> _The task_: Write out everything from the start of the lines down to the line containing "医療法人社団林田クリニックの診察内", both ends included, renaming "駐車場" to "パーキング" and changing nothing else. Leave the pictures out of your answer.

> _Data section_:

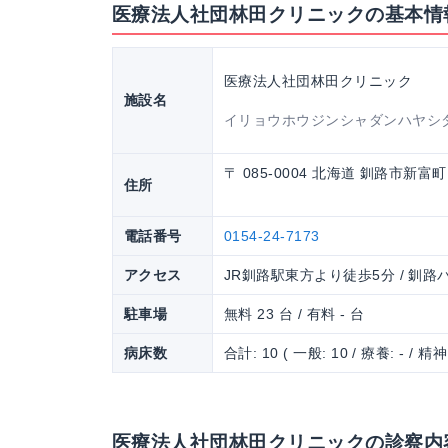
医療法人社団林田クリニックの基本情
医療法人社団林田クリニック
施設名
イリョウホウジンシャダンハヤシ
〒 085-0004 北海道 釧路市新富町
住所
電話番号
0154-24-7173
アクセス
JR釧路駅東方より徒歩5分 / 釧
駐車場
無料 23 台 / 有料 - 台
病床数
合計: 10 ( 一般: 10 / 療養: - / 精神:
医療法人社団林田クリニックの診察内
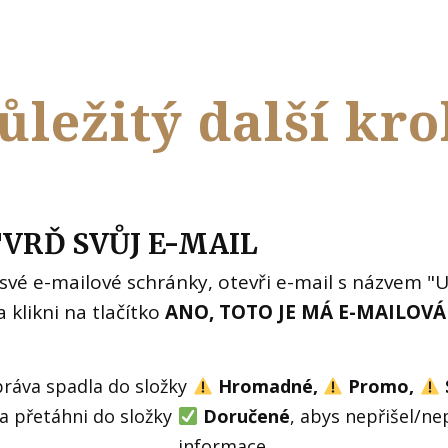
ůležitý další kro
VRĎ SVŮJ E-MAIL
 své e-mailové schránky, otevři e-mail s názvem "U
a klikni na tlačítko
ANO, TOTO JE MÁ E-MAILOVÁ
práva spadla do složky
Hromadné,
Promo,
 a přetáhni do složky
Doručené
, abys nepřišel/nep
informace.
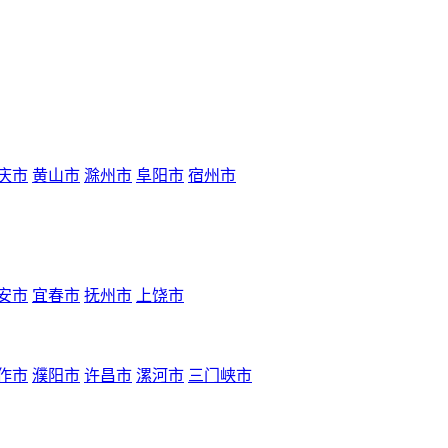
庆市
黄山市
滁州市
阜阳市
宿州市
安市
宜春市
抚州市
上饶市
作市
濮阳市
许昌市
漯河市
三门峡市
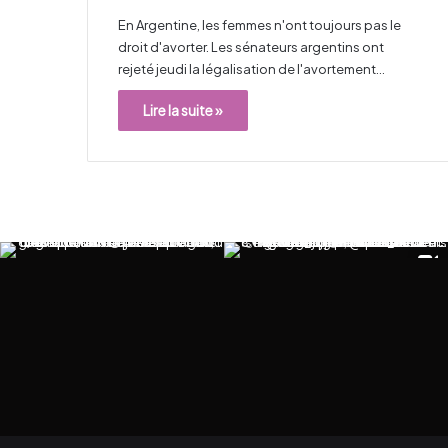
En Argentine, les femmes n'ont toujours pas le
droit d'avorter. Les sénateurs argentins ont
rejeté jeudi la légalisation de l'avortement…
Lire la suite »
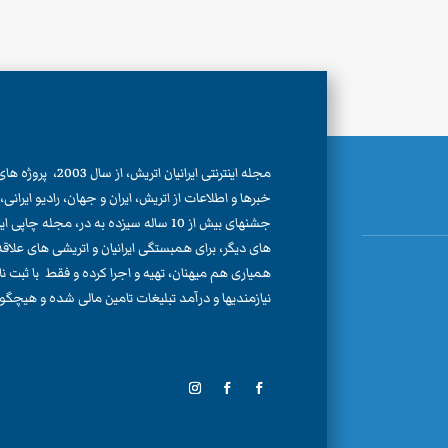
مجله اینترنتی ایرانیان اتری
خبرها و اطلاعات از اتریش، ایران و جهان، رادیو ایران
جشنهای بیش از 10 ساله سیزده به در، مجله چا
های دیگر، برای همبستگی ایرانیان و اتریشی های علاقه من
همیاری هم میهنان، تهیه و اجرا کرده و فقط با ثبت 
نیازمندیها و درآمد تبلیغات تامین مالی شده و هیچگون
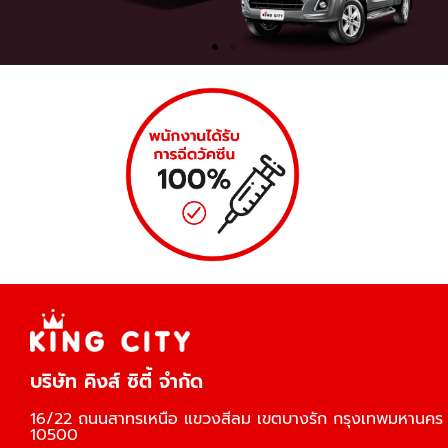
บริษัท คิงส์ ซิตี้ จำกัด
16/22 ถนนสาทรเหนือ แขวงสีลม เขตบางรัก กรุงเทพมหานคร
10500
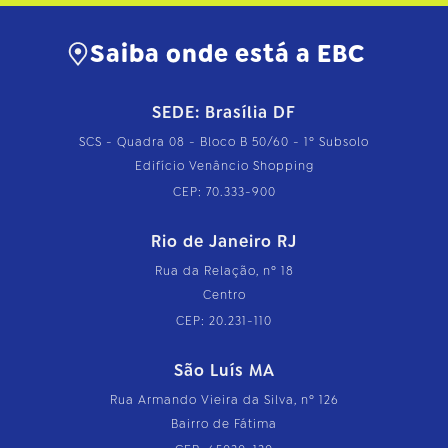
t
o
…
Saiba onde está a EBC
SEDE: Brasília DF
SCS - Quadra 08 - Bloco B 50/60 - 1º Subsolo
Edifício Venâncio Shopping
CEP: 70.333-900
Rio de Janeiro RJ
Rua da Relação, nº 18
Centro
CEP: 20.231-110
São Luís MA
Rua Armando Vieira da Silva, nº 126
Bairro de Fátima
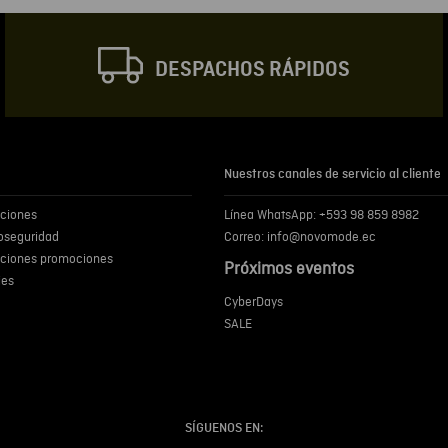
DESPACHOS RÁPIDOS
Escribir comentar
Nuestros canales de servicio al cliente
iciones
Línea WhatsApp: +593 98 859 8982
ENVIA
ioseguridad
Correo: info@novomode.ec
iciones promociones
Próximos eventos
ies
CyberDays
SALE
SÍGUENOS EN:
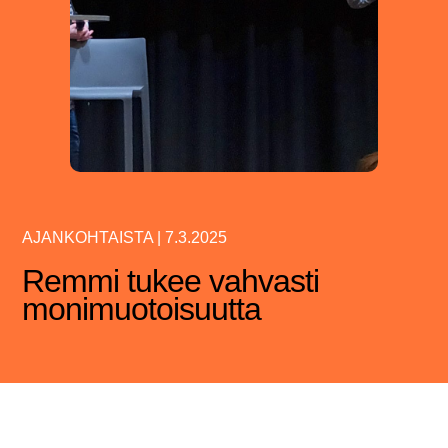
AJANKOHTAISTA
|
7.3.2025
Remmi tukee vahvasti
monimuotoisuutta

> _Your response_:
医療法人社団林田クリニックの基本情
医療法人社団林田クリニック
施設名
イリョウホウジンシャダンハヤシ
〒 085-0004 北海道 釧路市新富町
住所
電話番号
0154-24-7173
アクセス
JR釧路駅東方より徒歩5分 / 釧
パーキング
無料 23 台 / 有料 - 台
病床数
合計: 10 ( 一般: 10 / 療養: - / 精神:
医療法人社団林田クリニックの診察内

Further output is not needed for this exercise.